Rise up!
The Rise up! programme is aimed at outstanding and exceptionally creative basic scientists in biology, chemistry, and medicine who have accepted their first appointment to an associate professorship at a German university. With Rise up!, they can bring forward an especially innovative research programme that may have a lasting impact on their field.
Context and aims of Rise up!
Starting your first associate professorship (W2) opens up opportunities to broaden your research horizons and explore questions over the longer term. Truly bold and innovative undertakings, however, require financial leeway that, in many cases, exceeds the core funding of associate professorships. Rise up! offers the freedom to be creative, to take risks, and to advance truly innovative research at this important career stage.
What can be funded?
You can apply for up to 600,000 euros for a research period of up to 3 years to advance a defined research programme.
The funding can be used towards scientific personnel, consumables, and project-related equipment, as well as travel and publications.
How and when can you apply?
To start your online application for the Rise up! programme, please click here.
There are two deadlines each year: 15 March and 15 September
Who may apply?
If you wish to apply, you must fulfil the following criteria:
- You have accepted the call to an associate (W2) professorship at a German university. In case you have already taken up this position, the start date must be less than 12 months prior to the Rise up! application deadline.
- This is your first call to a tenured or non-tenured associate professorship at W2 level or equivalent (e.g., W3 positions "ohne Lehrstuhl / ohne Leitungsfunktion" in Baden-Württemberg).
- You should have substantial international experience.
- Your research focuses on fundamental questions in the biological, medical, and chemical sciences. A clear link to the life sciences is required. The foundation encourages applications, which have the potential to provide novel important insights into fundamental processes. The foundation does not, however, fund zoological research or systematic botany, for example.
- You propose an especially bold and creative research programme that may have a transformative impact on your field of research.
- You have a proven track record and can demonstrate international visibility of your scientific achievements.
- For the proposed research, you are not receiving and are not expecting to receive any
- institutional funding in addition to the core funding associated with your professorship
- third-party funding (e.g., ERC grants)
equivalent or above the scope of Rise up! funding.
The funding provided by the Rise up! programme offers me the unique opportunity to realize a new and innovative research project that significantly expands my own research spectrum.
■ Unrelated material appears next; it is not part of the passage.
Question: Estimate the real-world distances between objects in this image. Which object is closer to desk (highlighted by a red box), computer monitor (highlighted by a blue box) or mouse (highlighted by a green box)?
The support form the Boehringer Ingelheim Foundation is of great importance to me, as it provides ample room for creative ideas during an important phase of my career.
Lena Burbulla, W2 professor in the Heisenberg Programme of the German Research Foundation (DFG) at the department of Metabolic Biochemistry in the Faculty of Medicine at Ludwig-Maximilians-University (LMU) Munich and at the German Center for Neurodegenerative Diseases (DZNE) Munich.
Photo: Copyright © DZNE/ Frommann
Emerging scientists in Germany are supported by several excellent programmes to start their first independent research group. Yet, similarly equipped follow-up funding to continue the most promising research lines with multiple employees is generally scarce. The new funding programme Rise up! allows me to keep the pace of my early research career. At the beginning of my professorship, I can thus boldly expand promising research lines with the necessary momentum, set new accents, and lay the foundation for long-term contributions to my research field.
Florian I. Schmidt is associate professor at the Medical Faculty of the University of Bonn.
Photo: Copyright © Alessandro WInkler, Universitätsklinikum Bonn, 2003
What cannot be funded by the Rise up! programme?
- Rise up! does not support W2-level research group leaders at non-university research institutions.
- Rise up! does not replace an associate professor's core funding. The conditions and amounts of core funding have to be guaranteed in writing at the time of submission of the Rise up! proposal.